TikTok non potrà più essere usato sui dispositivi del personale della Commissione europea. La Commissione ha, infatti, inviato una email ai dipendenti per avvertirli di eliminare l’app entro il prossimo 15 marzo , giustificando questo blocco con la necessità di garantire la sicurezza informatica sui dispositivi aziendali, per rispondere «il prima possibile a potenziali allarmi informatici». Un blocco «fuorviante» e «basato su un fraintedimento» secondo ByteDance, società privata madre del social cinese, con sede a Singapore.

Anche i dipendenti del Parlamento europeo hanno ricevuto la stessa direttiva:  la misura, in linea con le rigorose politiche interne di cybersecurity, prevede anche il controllo di altre piattaforme di social media e «mira a proteggere la Commissione dalle minacce alla sicurezza informatica e da possibili attacchi informatici contro l’ambiente aziendale», ha dichiarato un portavoce.

ByteDance ha contattato la Commissione per chiarire la situazione e spiegare come protegge i dati dei 125 milioni di persone nell’UE che visitano TikTok ogni mese e ha ricordato il proprio impegno nel rafforzare il piano di sicurezza dei dati con la creazione in Europa di tre nuovi datacenter, per garantire l’archiviazione locale delle informazioni degli utenti e non esportarle in giurisdizioni straniere, come la Cina.

Non è, tuttavia, la prima volta che il social cinese viene percepito come un pericolo: già la scorsa estate il profilo TikTok del Parlamento inglese (@ukparliment) è stato chiuso a seguito dell’opposizione dei conservatori.

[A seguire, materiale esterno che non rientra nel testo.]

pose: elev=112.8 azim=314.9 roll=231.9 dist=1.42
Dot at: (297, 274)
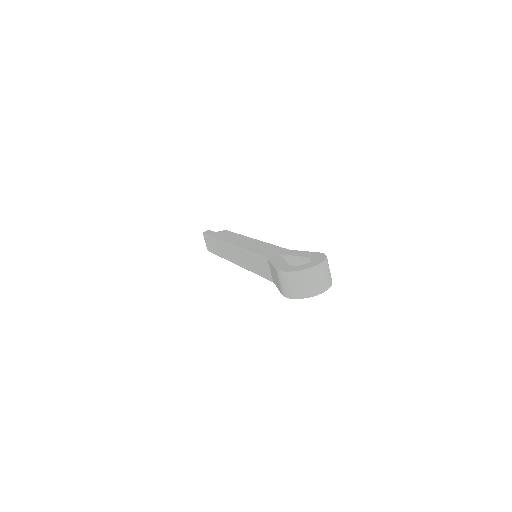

Anche oltreoceano il social è stato bandito, per cui i dipendenti del Governo federale statunitense e di tutte le agenzie governative hanno 30 giorni di tempo per cancellare l’app dai loro dispositivi. Il 1° marzo, inoltre, la Commissione per gli Affari Esteri alla Camera ha chiesto di concedere all’amministrazione poteri straordinari per vietare l’app per motivi di sicurezza: un provvedimento che passerà in mano al presidente Joe Biden solo dopo l’approvazione di Camera e Senato. Ma se da un lato il presidente repubblicano della Commissione Michael McCaul ha paragonato il social «al pallone spia nel telefono», il democratico Gregory Meeks ha affermato che questo provvedimento rischia di «avvicinare le aziende alla sfera cinese, oltre a distruggere posti di lavoro e minare i valori americani fondamentali della libertà di parola».

Questa scia di divieti ha coinvolto anche i dispositivi dei dipendenti del Governo canadese: «Sono sempre favorevole a dare ai canadesi le informazioni necessarie per prendere le decisioni giuste per loro», ha affermato il primo ministro Justin Trudeau, giustificando così il blocco dell’app.

Non solo sicurezza dei dati: la battaglia che si sta combattendo sul social media cinese riguarda anche il rischio che possa diventare un mezzo di diffusione della disinformazione, attraverso canali sempre più veloci, diretti e che sanno parlare alle nuove generazioni.